I don't think you would recognize what passes for public school curriculum any more.



To: koan who wrote (77432)4/8/2008 11:32:14 PM
From: mishedlo  Read Replies (3) | Respond to of 116555
 
OT - I did a double check.
What I have in the freezer is "fresh frozen" Pacific Sockeye Salmon not king salmon.

$8.99

What does that go for when you can get it genuine fresh?

Mish



To: koan who wrote (77432)4/9/2008 7:58:03 AM
From: Oblomov  Read Replies (1) | Respond to of 116555
 
Commager was right- the institutions were too messy for even a monomaniacal scoundrel like Nixon to take over.

I don't mean that there is a public school dogma in the strict sense that a Catholic school has a dogma. It's more subtle and pervasive than that. It's a set of unquestioned assumptions that underlay the whole enterprise. Just as a Catholic school would never question the goodness of Catholicism, a public school will never question the rightness of the American civic mythology, whatever it is at the time.

What you describe as the broad arc of history is a good example of this dogma: Whiggish history, the idea that history progresses and that human civilization has "evolved".

Democracy was not an invention of the French or Scottish Enlightenment thinkers. They were familiar with the ancient Greek experiment. Like Aristotle, they viewed democracy as a corrupted form of timocracy (what the Romans later called a republic- theirs too fell).
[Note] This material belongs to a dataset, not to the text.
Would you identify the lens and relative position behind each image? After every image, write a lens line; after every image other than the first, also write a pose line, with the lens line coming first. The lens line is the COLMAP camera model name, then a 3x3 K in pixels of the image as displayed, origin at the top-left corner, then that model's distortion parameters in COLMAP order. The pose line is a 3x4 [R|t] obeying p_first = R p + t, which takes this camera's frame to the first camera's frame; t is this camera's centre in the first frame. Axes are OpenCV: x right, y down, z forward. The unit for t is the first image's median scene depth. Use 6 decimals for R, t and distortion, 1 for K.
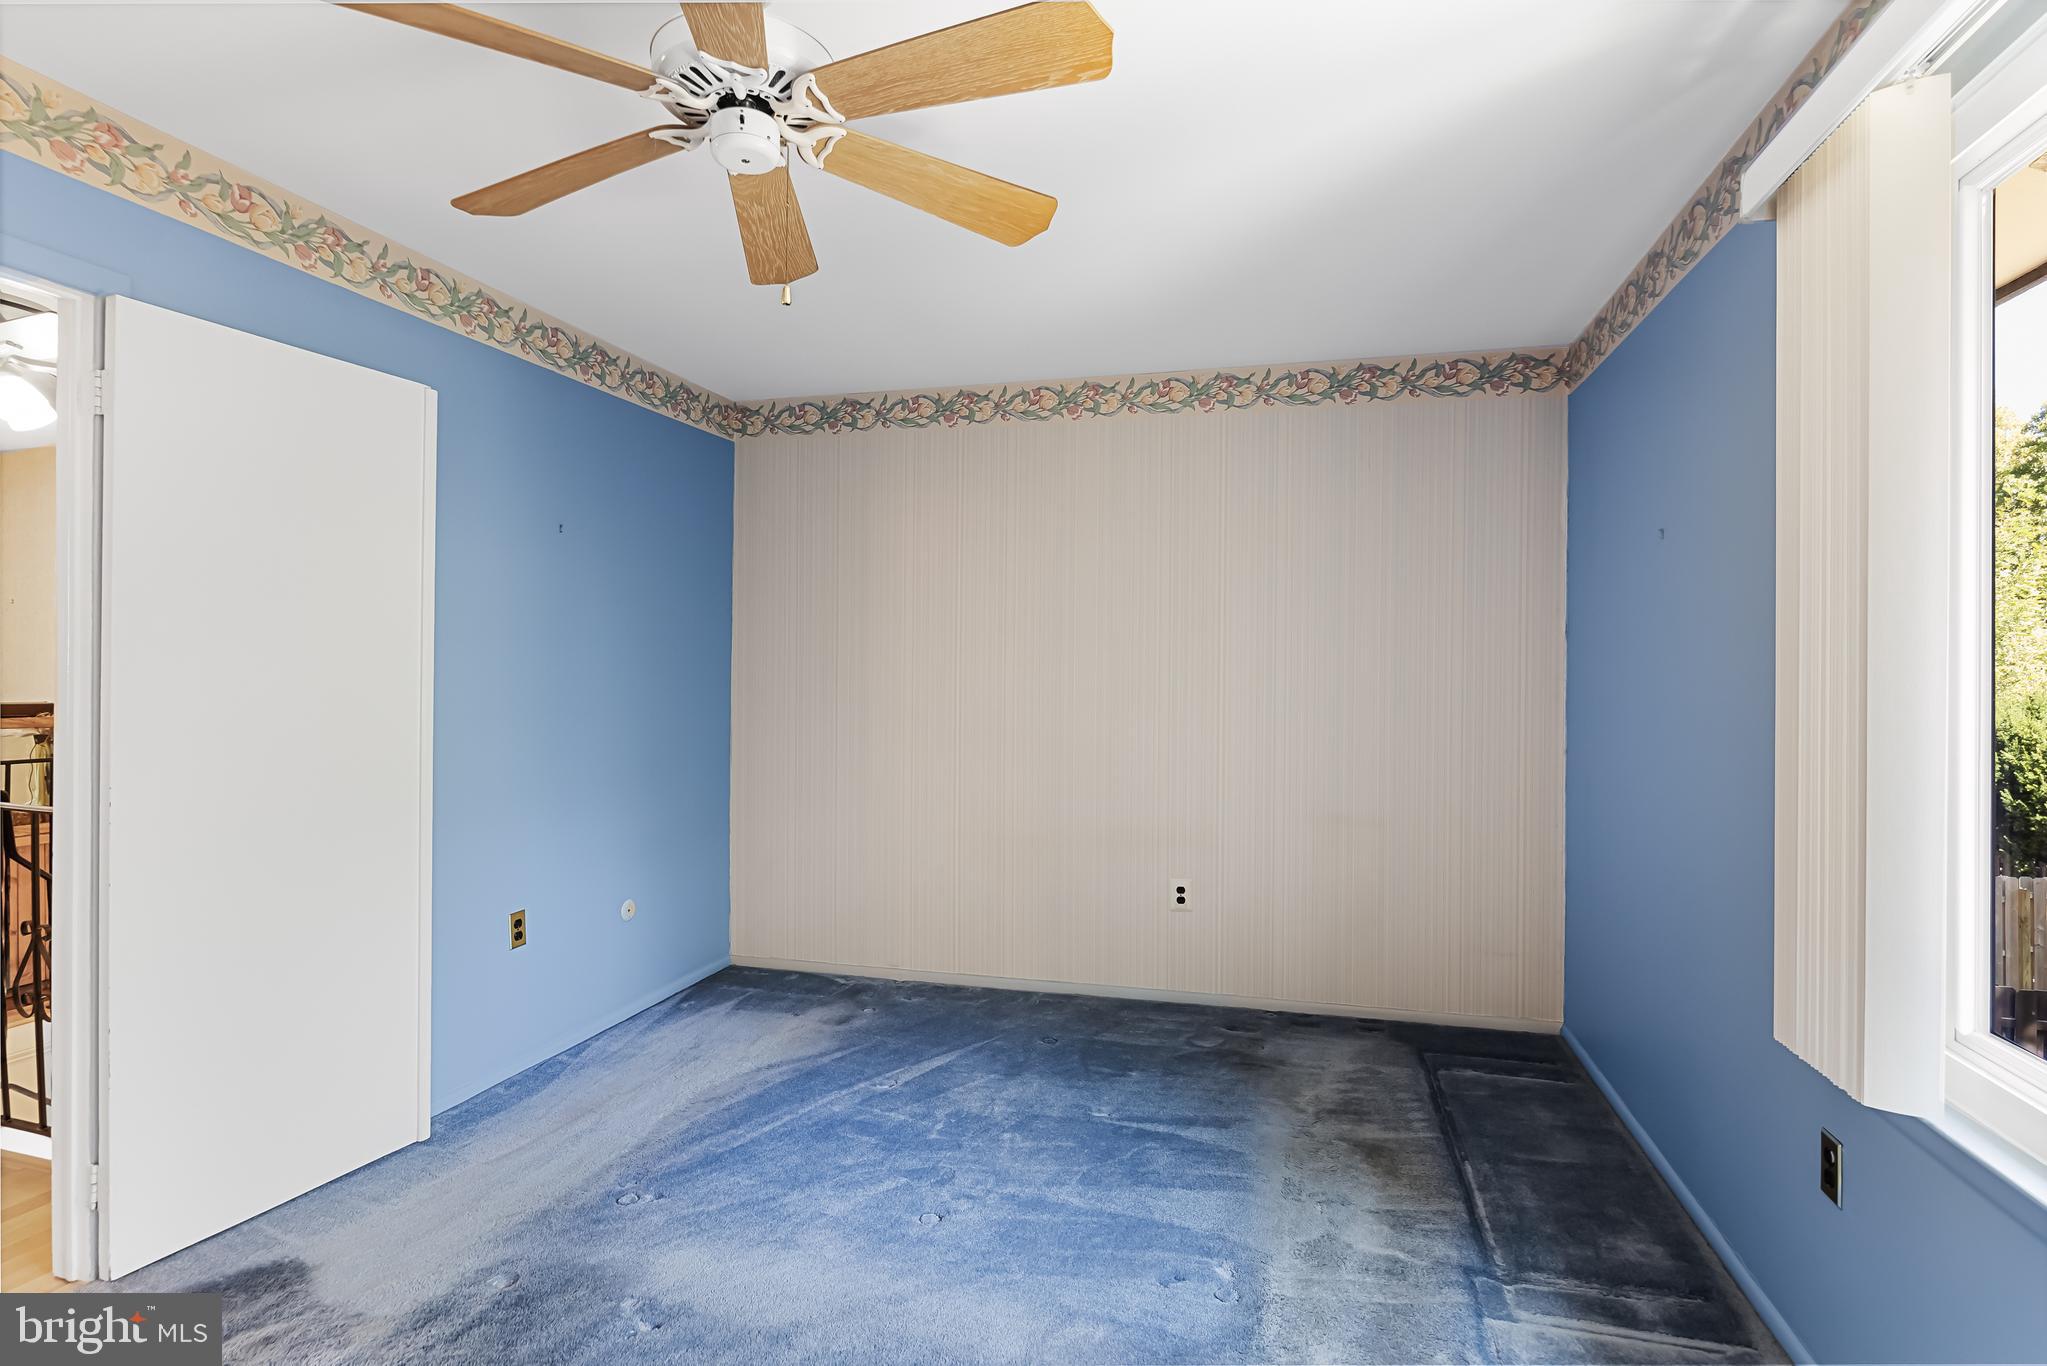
lens RADIAL K [[1023.9, 0, 1023.5], [0, 1023.9, 683.0], [0, 0, 1]] dist [-0.001748, 0.000041]
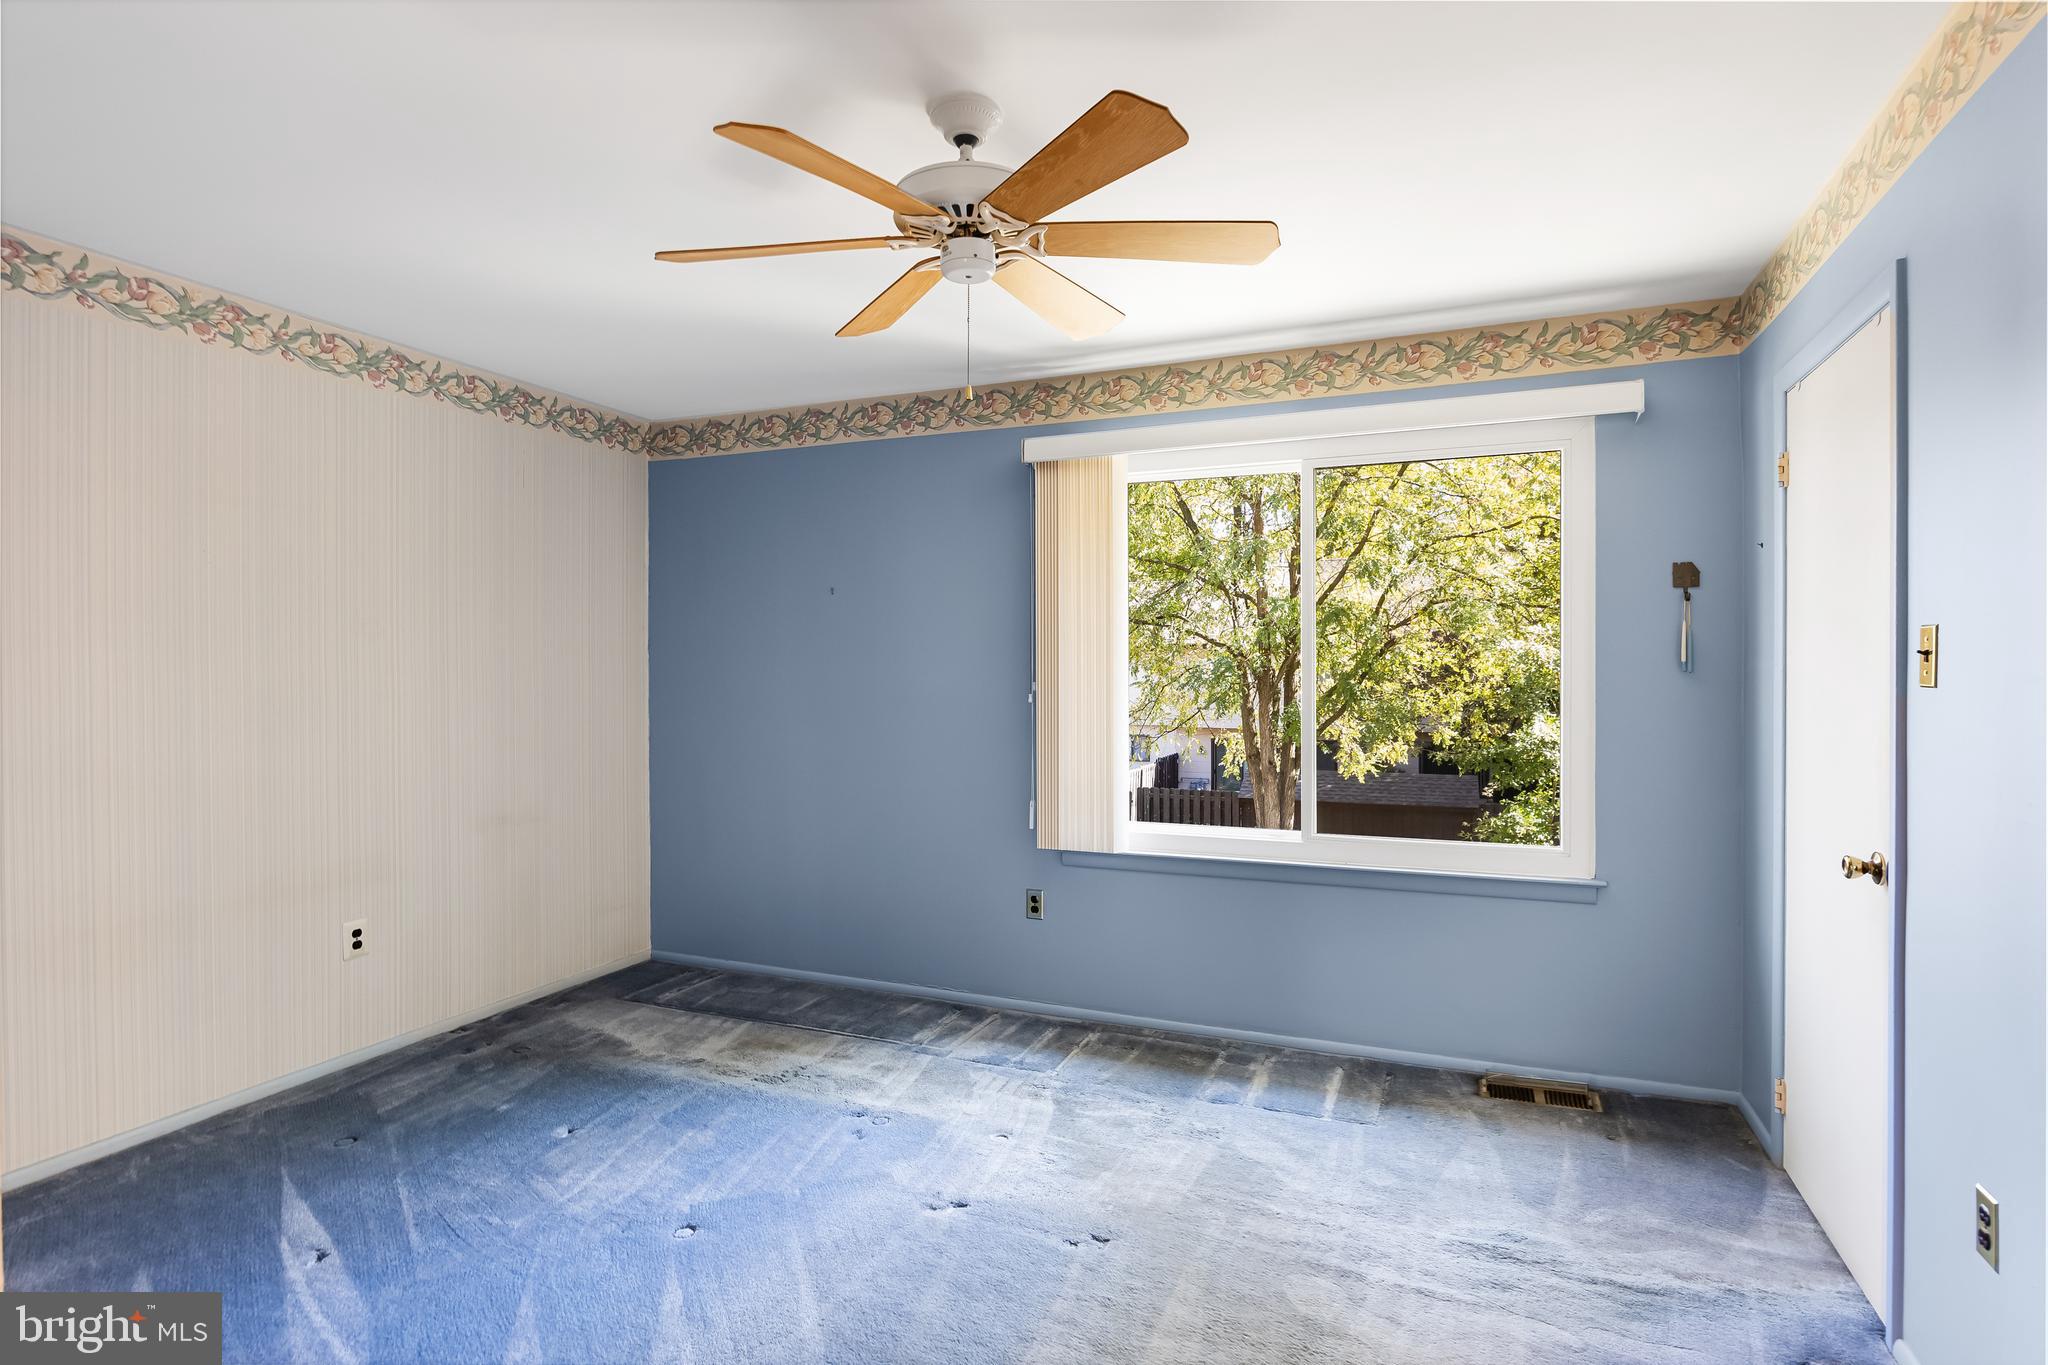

BTW- I consider The Republic essential reading, too.

The founders of the US were also alarmed by the revolution in France (as was Burke), and the Constitution they wrote was informed by their desire to limit democracy in favor of minority rights and individual liberty.

Oddly enough, when Tocqueville visited the US, he observed that democracy in the US had far greater potential to produce mediocrity than mob rule.

What was unique about the late enlightenment was its success in advocating individual liberty, not democracy. At one point, as much as 25% of the South and 10% of the North was in servitude (either as chattel or by contract). A third of Russia was living in some sort of servitude- in fact, the word "slave" comes from the name of the ethnic group, Slav. Slavery was a feature of ordinary life in ancient Greece and Rome. But that changed starting in the late eighteenth century.

Perhaps what we experienced was just an unusual period - perhaps people become eager again for the unfreedom but security of servitude. We did begin heading down that road nearly 100 years ago, under Wilson, and have continued down that road, albeit slowly. I hope that this reverses, and that freedom is "rediscovered", but (against the Whig view of history) I see the same themes emerge today as in the past. Is progress possible? Maybe, but I won't count on it.



To: koan who wrote (77432)4/9/2008 1:36:28 PM
From: sageyrain  Read Replies (1) | Respond to of 116555
 
"The great ancient Greeks (350 BC) almost hit critical mass, but were annilated before they could evolove a sophisticated civilzation. I love the ancient Greeks! The Republic by PLATO was sooooo profound and to think he wrote it over 2,000 years ago."

the Republic - an elite ruling class, ruling the eugenically purpose bred worker class through an enforcer "Guardian" class, with liberal doses of the Noble Lie.

Enlightened for some, hell for most.

A familiar model, and yes, it has been very profound.



To: koan who wrote (77432)4/9/2008 1:49:40 PM
From: zamboz  Respond to of 116555
 
The great ancient Greeks (350 BC) almost hit critical mass, but were annilated before they could evolove a sophisticated civilzation. They annihilated themselves with an unnecessary war in Sicily with Syracuse. It turned out to be a disaster--an army totally slaughtered and a huge fleet captured. It was only a matter of time before Sparta finally wore them down.
If wars are largely economic in modern times. We are getting slaughtered in our unnecessary war.